• **ACTION ITEM**:
Each line of the listing is to be retyped exactly as given.

• **SUPPLIED RECORDS**:
===============

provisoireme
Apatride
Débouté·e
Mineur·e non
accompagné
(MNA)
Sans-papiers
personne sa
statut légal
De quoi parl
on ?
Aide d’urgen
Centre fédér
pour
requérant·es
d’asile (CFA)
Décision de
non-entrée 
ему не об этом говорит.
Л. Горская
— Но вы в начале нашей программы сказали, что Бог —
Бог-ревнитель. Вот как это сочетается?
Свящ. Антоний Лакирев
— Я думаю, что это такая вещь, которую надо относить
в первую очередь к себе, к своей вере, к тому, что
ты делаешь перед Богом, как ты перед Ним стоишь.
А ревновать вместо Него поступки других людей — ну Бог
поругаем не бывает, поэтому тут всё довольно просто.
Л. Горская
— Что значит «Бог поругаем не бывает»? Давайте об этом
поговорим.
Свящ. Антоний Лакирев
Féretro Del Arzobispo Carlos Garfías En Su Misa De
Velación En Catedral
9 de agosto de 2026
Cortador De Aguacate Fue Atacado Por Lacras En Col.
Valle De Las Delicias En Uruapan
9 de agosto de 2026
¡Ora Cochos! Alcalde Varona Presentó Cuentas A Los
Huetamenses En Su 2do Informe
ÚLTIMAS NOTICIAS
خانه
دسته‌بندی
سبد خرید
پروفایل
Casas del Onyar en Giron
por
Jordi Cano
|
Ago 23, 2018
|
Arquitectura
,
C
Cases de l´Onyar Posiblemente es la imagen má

===============

• **EXPECTED ANSWER**:
provisoireme
Apatride
Débouté·e
Mineur·e non
accompagné
(MNA)
Sans-papiers
personne sa
statut légal
De quoi parl
on ?
Aide d’urgen
Centre fédér
pour
requérant·es
d’asile (CFA)
Décision de
non-entrée 
ему не об этом говорит.
Л. Горская
— Но вы в начале нашей программы сказали, что Бог —
Бог-ревнитель. Вот как это сочетается?
Свящ. Антоний Лакирев
— Я думаю, что это такая вещь, которую надо относить
в первую очередь к себе, к своей вере, к тому, что
ты делаешь перед Богом, как ты перед Ним стоишь.
А ревновать вместо Него поступки других людей — ну Бог
поругаем не бывает, поэтому тут всё довольно просто.
Л. Горская
— Что значит «Бог поругаем не бывает»? Давайте об этом
поговорим.
Свящ. Антоний Лакирев
Féretro Del Arzobispo Carlos Garfías En Su Misa De
Velación En Catedral
9 de agosto de 2026
Cortador De Aguacate Fue Atacado Por Lacras En Col.
Valle De Las Delicias En Uruapan
9 de agosto de 2026
¡Ora Cochos! Alcalde Varona Presentó Cuentas A Los
Huetamenses En Su 2do Informe
ÚLTIMAS NOTICIAS
خانه
دسته‌بندی
سبد خرید
پروفایل
Casas del Onyar en Giron
por
Jordi Cano
|
Ago 23, 2018
|
Arquitectura
,
C
Cases de l´Onyar Posiblemente es la imagen má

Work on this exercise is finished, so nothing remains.